== 作業内容 ==
以下の項目の各行を、空行を除いて番号付きリストに変換してください。画像は回答に含めないこと。

== 項目一覧 ==
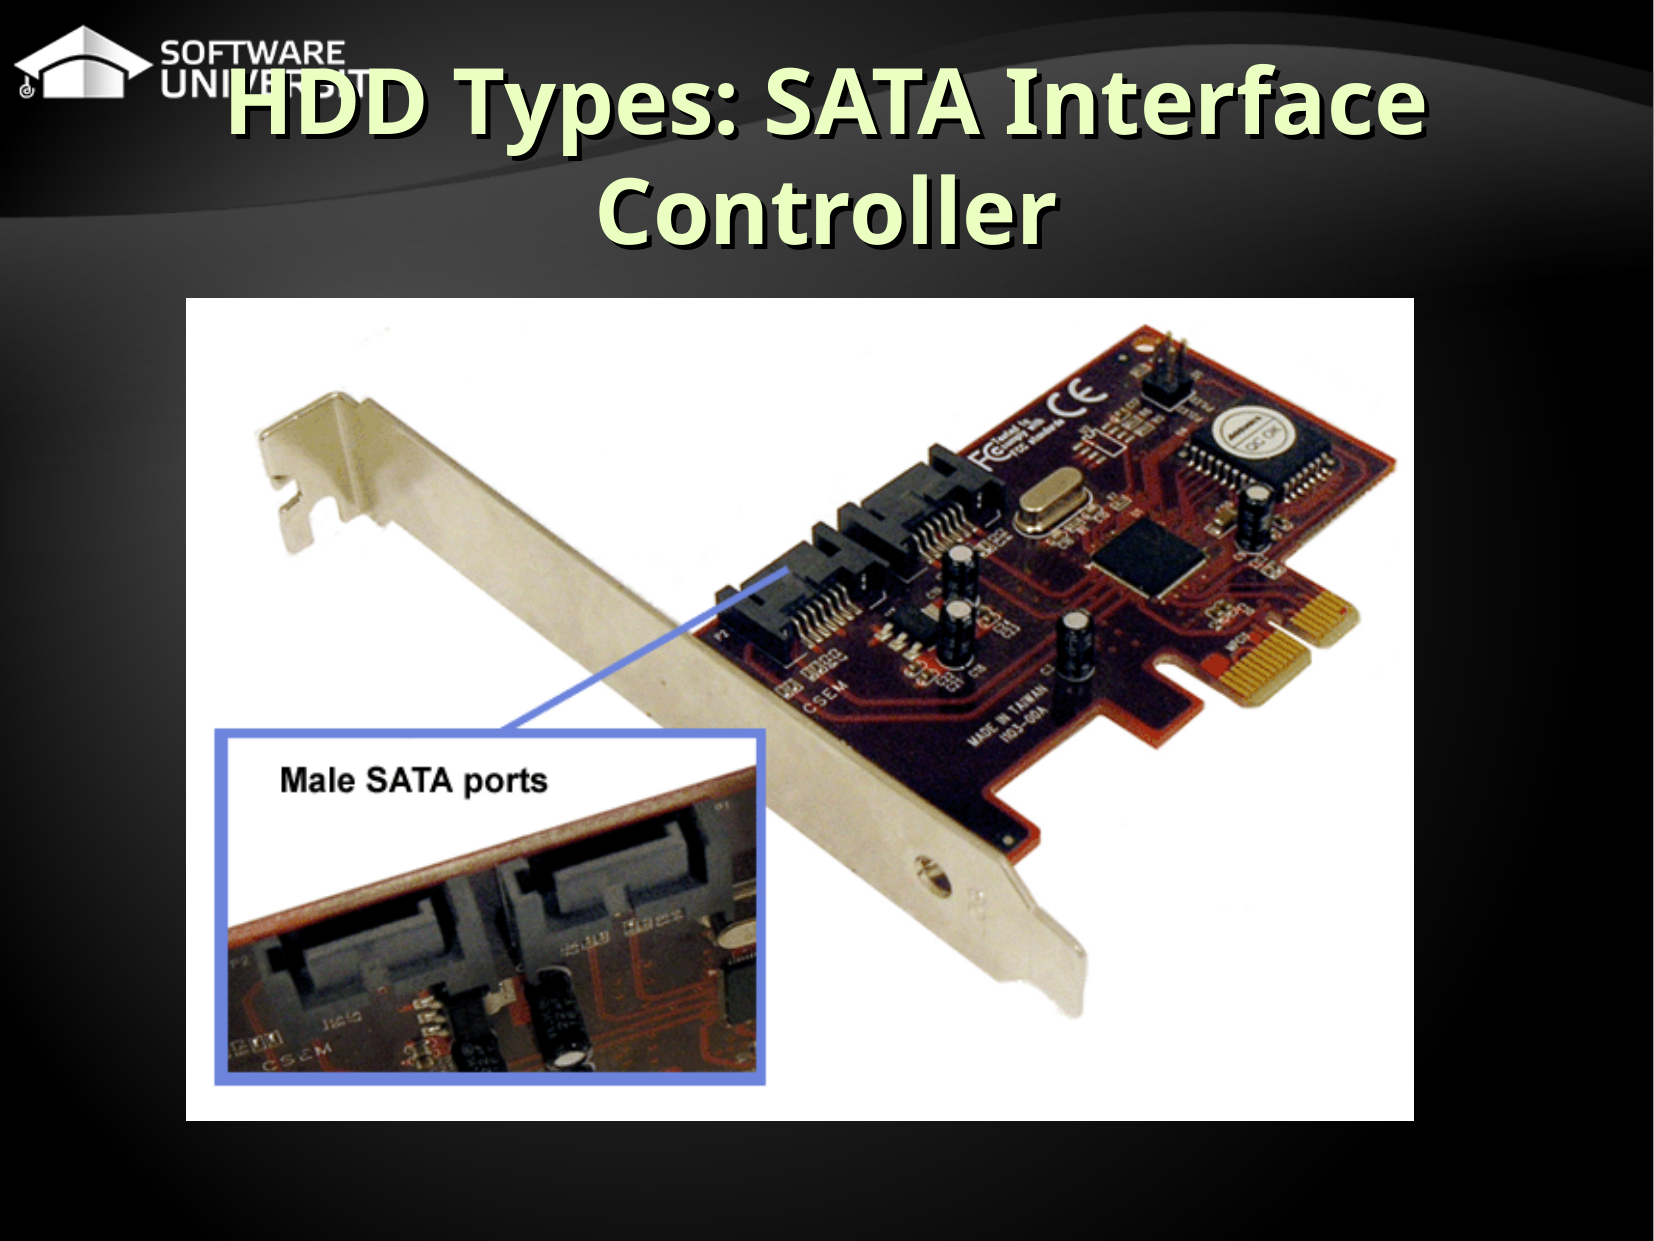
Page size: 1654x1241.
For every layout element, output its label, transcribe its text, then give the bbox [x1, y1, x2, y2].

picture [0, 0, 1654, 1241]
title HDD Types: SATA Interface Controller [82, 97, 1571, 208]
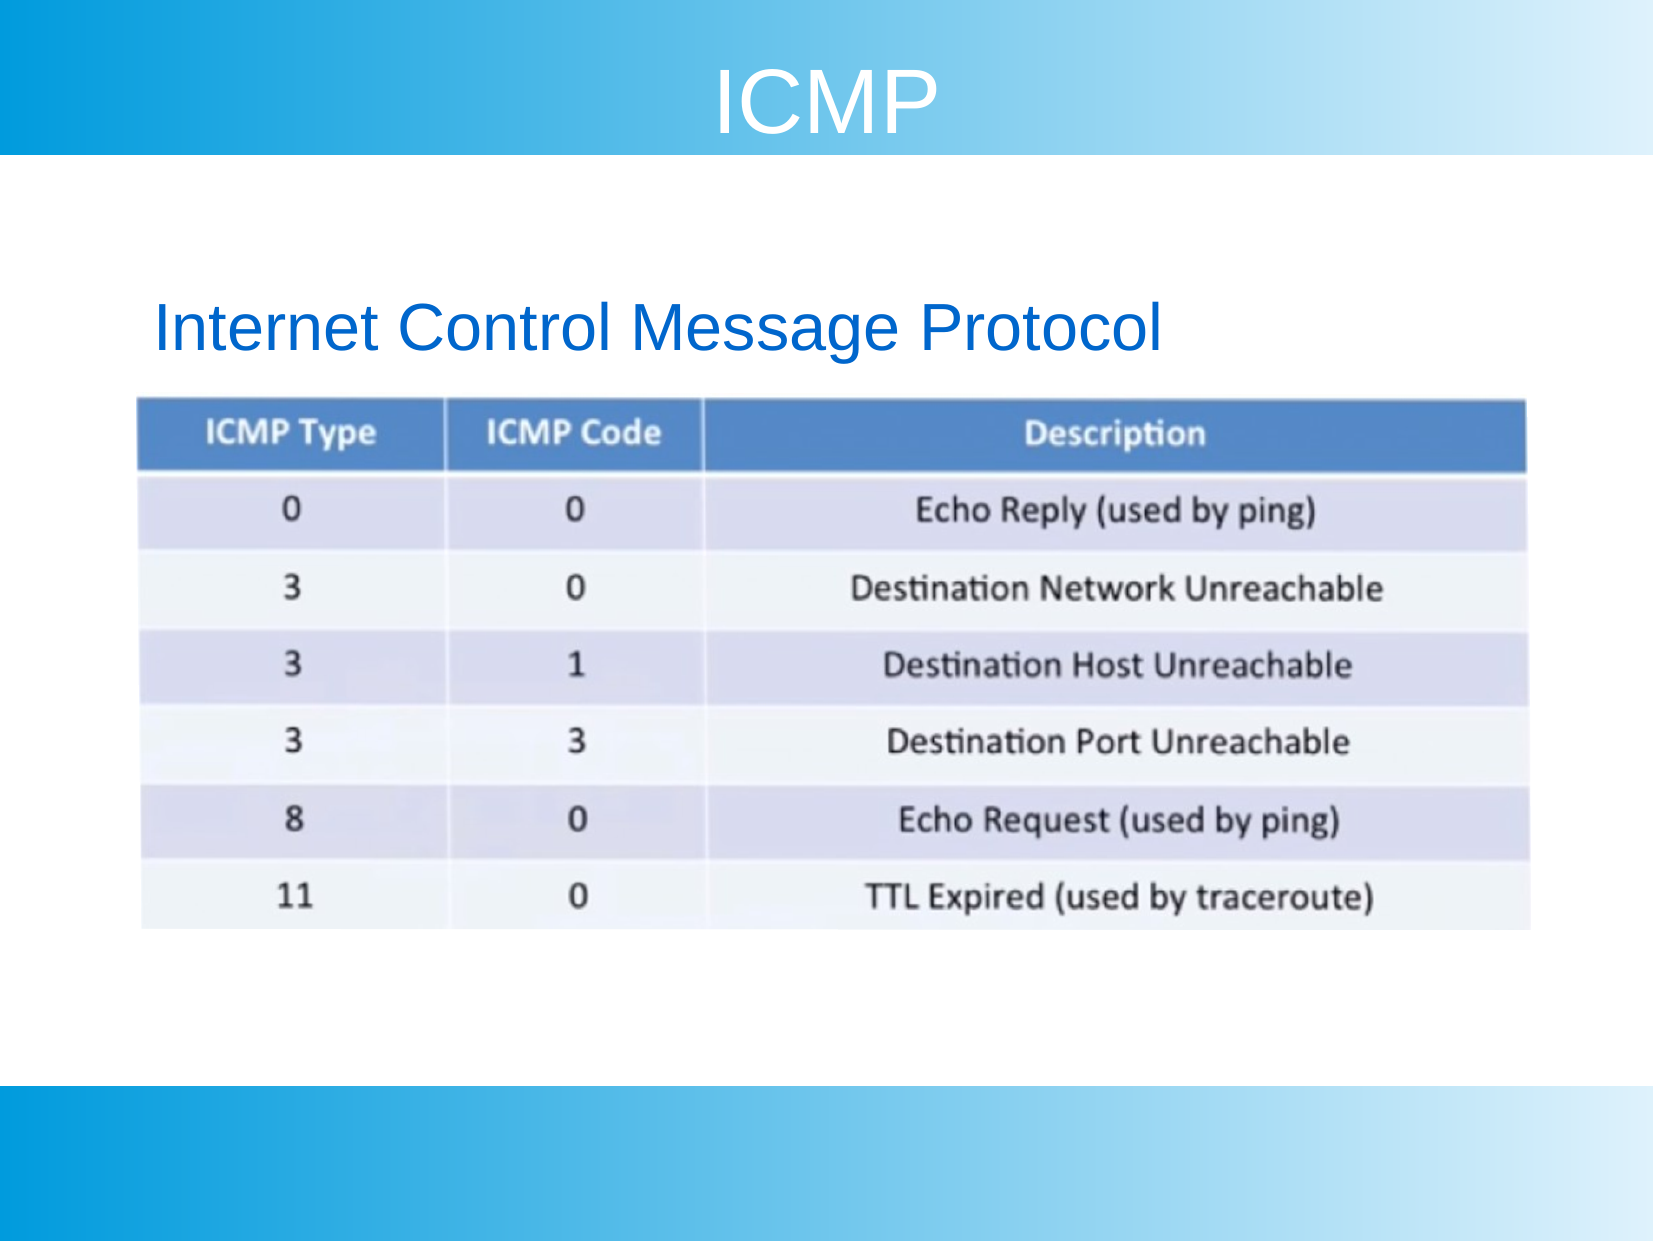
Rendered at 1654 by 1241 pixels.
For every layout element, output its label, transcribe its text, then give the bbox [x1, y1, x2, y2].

== 期待される回答 ==
1. Page size: 1654x1241.
2. For every layout element, output its label, transcribe its text, then give the bbox [x1, y1, x2, y2].
3. picture [0, 0, 1654, 1241]
4. title HDD Types: SATA Interface Controller [82, 97, 1571, 208]
5. Rendered at 1654 by 1241 pixels.
6. For every layout element, output its label, transcribe its text, then give the bbox [x1, y1, x2, y2].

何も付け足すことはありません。